On Monday’s broadcast of CNN’s “New Day,” CNN Political Analyst and New York Times Washington Correspondent Maggie Haberman stated that “there was a Twitter groupthink” on the origins of COVID-19 and “a number of journalists who declined to ask questions,” but “when you have a president and you have a secretary of state who say they have seen evidence and won’t then share it, especially when one of them is saying something like Kung Flu, you’re not going to get given benefit of the doubt.”
Haberman said the issue is one where it’s “very hard to have a nuanced conversation with almost anyone about it. Look, I’m not a scientist. I have no idea what happened. I have no idea where this came from. I think that scientists rely too much on the stasis of a lack of information, on a number of topics, not just the virus’ origin. Early on when this happened, I think that there were a number of journalists who declined to ask questions, who were covering specifically the origins of this virus, and I think there was a Twitter groupthink to try to push back on people who raised questions.”

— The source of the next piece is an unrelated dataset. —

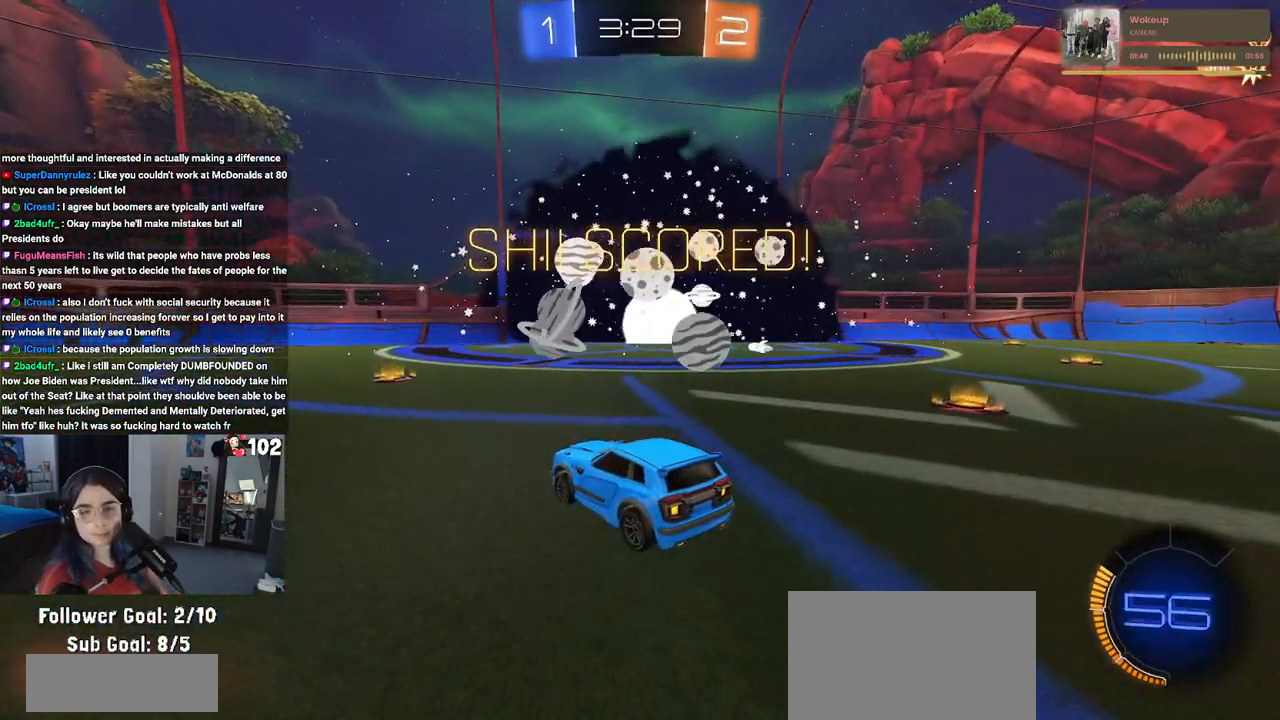
{"buttons": [], "left_stick": "center", "right_stick": "center", "events": []}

She continued, “But at the end of the day, I come back to the fact that there can be enough issues here to go around, and when you have a president and you have a secretary of state who say they have seen evidence and won’t then share it, especially when one of them is saying something like Kung Flu, you’re not going to get given benefit of the doubt. You’re not going to get given benefit of the doubt after four years of burning your own credibility. That’s just the way this works. There were people in that administration who did take this seriously early on. … There were a lot who were much more content to try to downplay, not just talking about where the virus might have come from, but the threat itself. It is important to study, Brianna, where it came from. I don’t know that Biden and his administration are going to have answers in the 90 days or slightly less now that he set for the intelligence community to come back to him. But there are obviously still a number of outstanding questions about this.”